- _Document passage_
──────

R. Lee Ermey and Jan Tomáš "Miloš" Forman. Courtesy United State Navy; courtesy Petr Novák, Wikipedia.

The world of movies and movie-makers and making is a universal circus — even now in the age of super heroes and Marvel Comics.

The movies are populated and peopled by originals at almost every level: actors and stars, with big egos and the fill-ins without whom the movies would seem less rich, more thin, less like life, and the directors, both the churning  professionals, the Hollywood legends (John Ford, Clint Eastwood) and the announced artists (Bergman, Fellini, Welles).

Here’s to the men and women, the actors and actresses who embody the definition of the idea that there are no small parts.

Here’s to the men and women, the directors who insist that movies—however popular—are meaningful examples of art in their vision of human beings on both a grand and intimate scale.

The movie world lost two of its most original originals in the last few days.

We pay tribute to Milos Forman,  the Czech native who gained international recognition with small, black-and-films made at a time when Americans discovered foreign films to the point of fetish, then came to America and expanded his artistic canvas and  vision with enduring epics, such as “One Flew Over the Cuckoos Nest” and “Amadeus.”

The grim, knife-edged and thin actor R. Lee Ermey, made quite a few movies, but in truth, he will always be the marine, specifically Gunnery Sergeant Hartman, the demeaning, brutal,  tough marine who weeded out the weak from the strong on their way to the battle cauldron that was Viet Nam in director Stanley Kubrick’s  sometimes frightening “Full Metal Jacket.”

Both men passed, Forman at the age of 86, Ermey of the effects of pneumonia just day after his birthday at the age of 74.

They left behind movies, scenes and strands of imagery and stories, and in Ermey’s case a kind of daily personal and professional role of a gruff United States Marine, which he earned the hard way with 14 months of service in Viet Nam.

He played soldiers, mercenaries, non coms, rarely an officer, with a range that included, yes, “Toy Story.” He was outspoken, often. He was also seen on the History Channel with “Mail Call” and a weapons-oriented show, “Lock n’ Load with R. Lee Ermey.”

──────

- _What you need to do_
A) In the tribute to Milos Forman and R. Lee Ermey, what character did Ermey play in "Full Metal Jacket"?
B) Transcribe the part of the tribute to Milos Forman and R. Lee Ermey starting with "The movies are" and going on through "last few days.".

──────

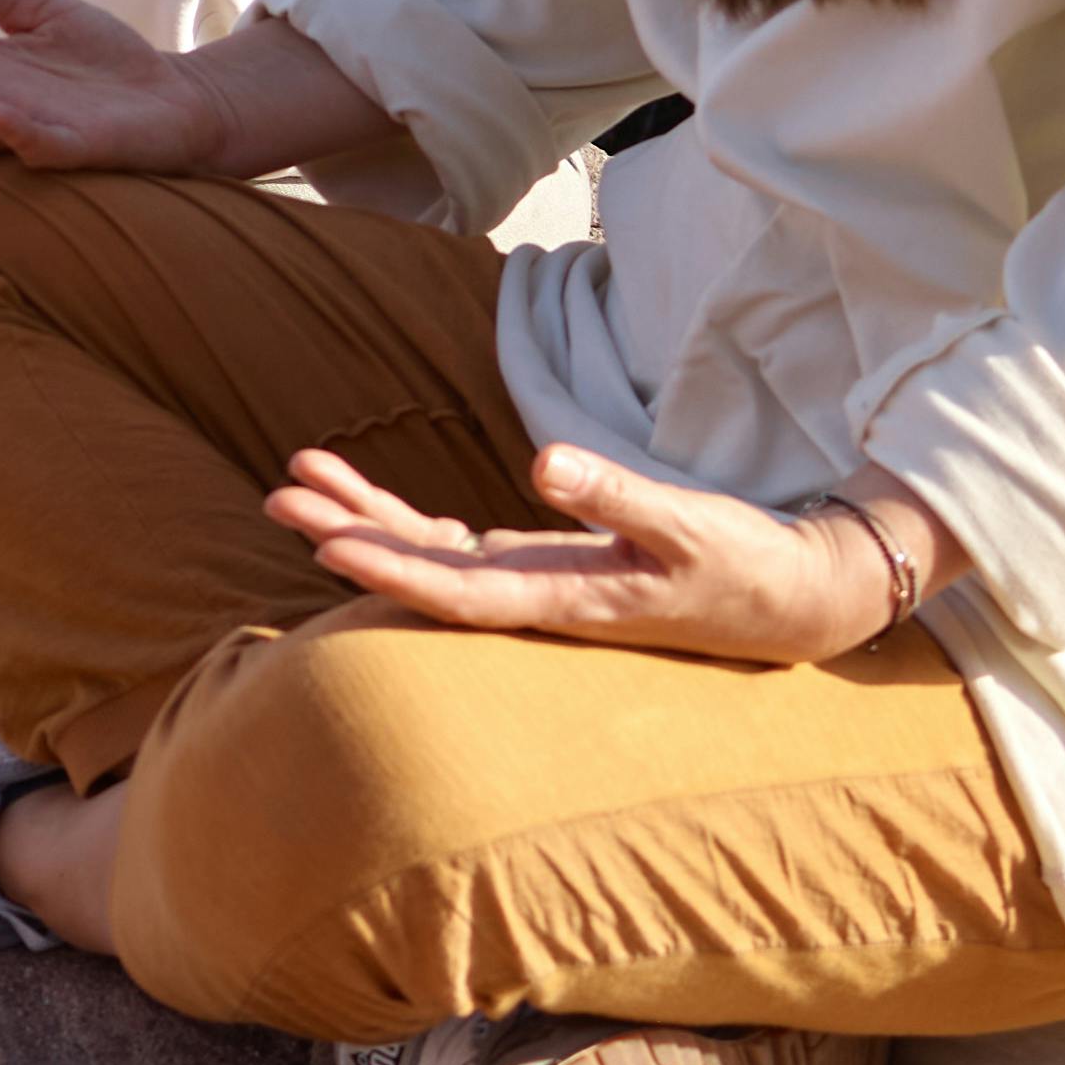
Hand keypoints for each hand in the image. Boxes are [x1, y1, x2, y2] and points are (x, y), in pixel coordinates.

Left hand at [265, 435, 937, 666]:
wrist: (787, 600)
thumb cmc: (743, 565)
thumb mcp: (689, 525)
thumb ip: (618, 498)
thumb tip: (543, 462)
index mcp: (565, 602)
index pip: (458, 593)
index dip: (390, 570)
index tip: (325, 542)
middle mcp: (533, 600)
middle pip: (423, 573)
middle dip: (347, 535)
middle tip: (276, 497)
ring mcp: (531, 582)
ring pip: (428, 555)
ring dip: (361, 520)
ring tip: (293, 478)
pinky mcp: (539, 564)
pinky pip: (454, 545)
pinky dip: (403, 520)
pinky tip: (354, 495)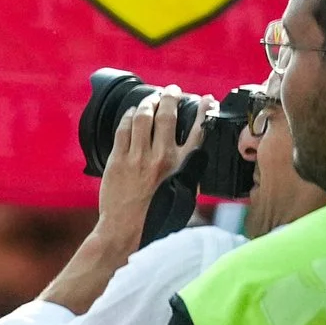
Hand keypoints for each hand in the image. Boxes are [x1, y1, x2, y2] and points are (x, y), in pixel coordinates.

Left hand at [91, 88, 207, 249]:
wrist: (125, 233)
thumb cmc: (156, 221)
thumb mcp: (184, 199)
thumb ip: (189, 176)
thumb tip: (194, 161)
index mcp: (182, 167)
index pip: (199, 131)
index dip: (204, 111)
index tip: (207, 100)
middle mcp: (162, 158)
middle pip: (167, 115)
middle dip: (170, 97)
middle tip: (172, 91)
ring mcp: (138, 157)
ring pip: (143, 117)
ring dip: (148, 102)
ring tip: (151, 98)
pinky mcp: (118, 159)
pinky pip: (124, 129)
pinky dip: (129, 116)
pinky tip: (132, 113)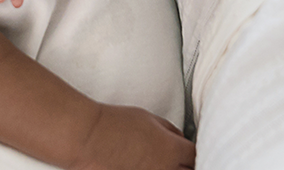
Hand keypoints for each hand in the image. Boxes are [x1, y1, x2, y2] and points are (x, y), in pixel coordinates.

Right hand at [72, 104, 195, 169]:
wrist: (89, 138)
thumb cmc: (115, 125)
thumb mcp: (149, 118)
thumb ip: (170, 131)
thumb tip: (179, 139)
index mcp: (172, 151)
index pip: (194, 155)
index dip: (191, 152)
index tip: (187, 151)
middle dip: (185, 166)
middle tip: (176, 161)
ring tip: (156, 163)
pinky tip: (142, 167)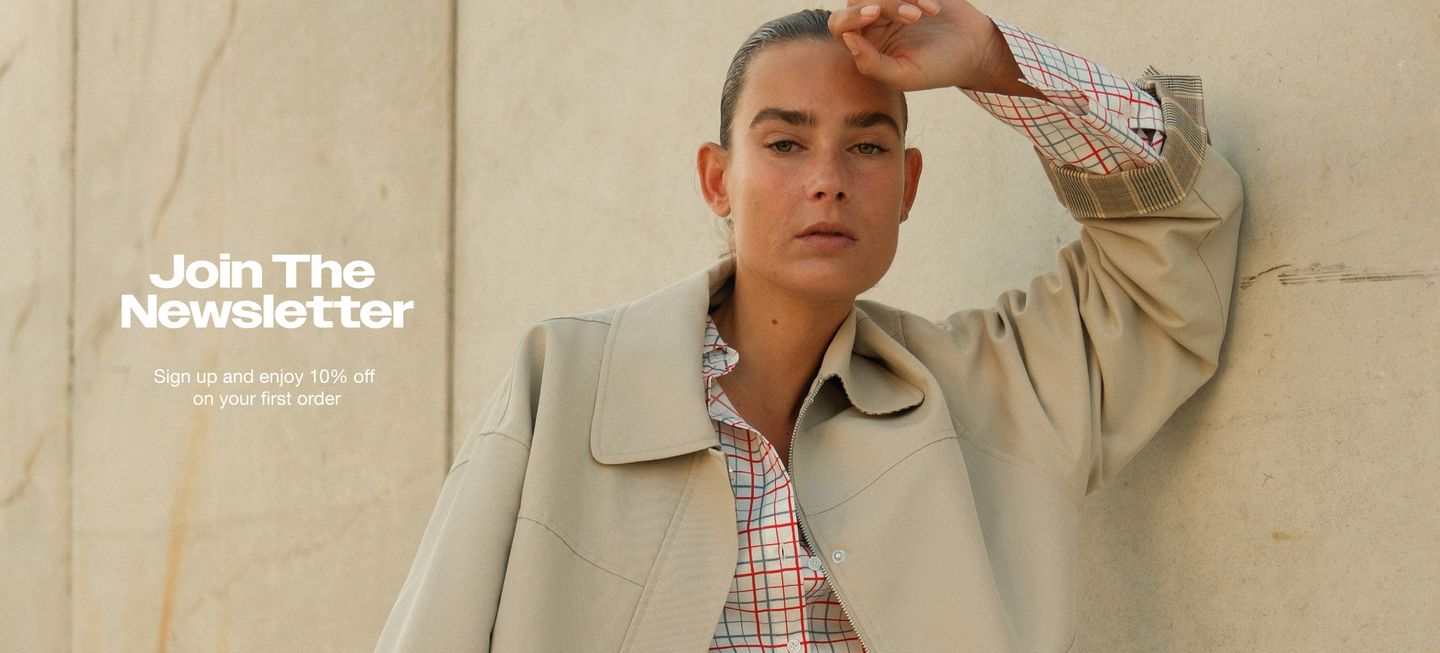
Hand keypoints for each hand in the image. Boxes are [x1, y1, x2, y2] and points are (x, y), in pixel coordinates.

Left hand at [827, 0, 1038, 96]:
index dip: (851, 16)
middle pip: (859, 1)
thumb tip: (848, 39)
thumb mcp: (904, 76)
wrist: (974, 50)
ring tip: (924, 13)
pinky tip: (933, 8)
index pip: (840, 26)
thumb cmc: (937, 69)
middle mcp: (873, 23)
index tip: (874, 13)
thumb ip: (871, 64)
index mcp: (865, 45)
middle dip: (884, 4)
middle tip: (910, 15)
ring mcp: (891, 5)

──────

- _Your written answers_
A) Gunnery Sergeant Hartman

B)
The movies are populated and peopled by originals at almost every level: actors and stars, with big egos and the fill-ins without whom the movies would seem less rich, more thin, less like life, and the directors, both the churning  professionals, the Hollywood legends (John Ford, Clint Eastwood) and the announced artists (Bergman, Fellini, Welles).

Here’s to the men and women, the actors and actresses who embody the definition of the idea that there are no small parts.

Here’s to the men and women, the directors who insist that movies—however popular—are meaningful examples of art in their vision of human beings on both a grand and intimate scale.

The movie world lost two of its most original originals in the last few days.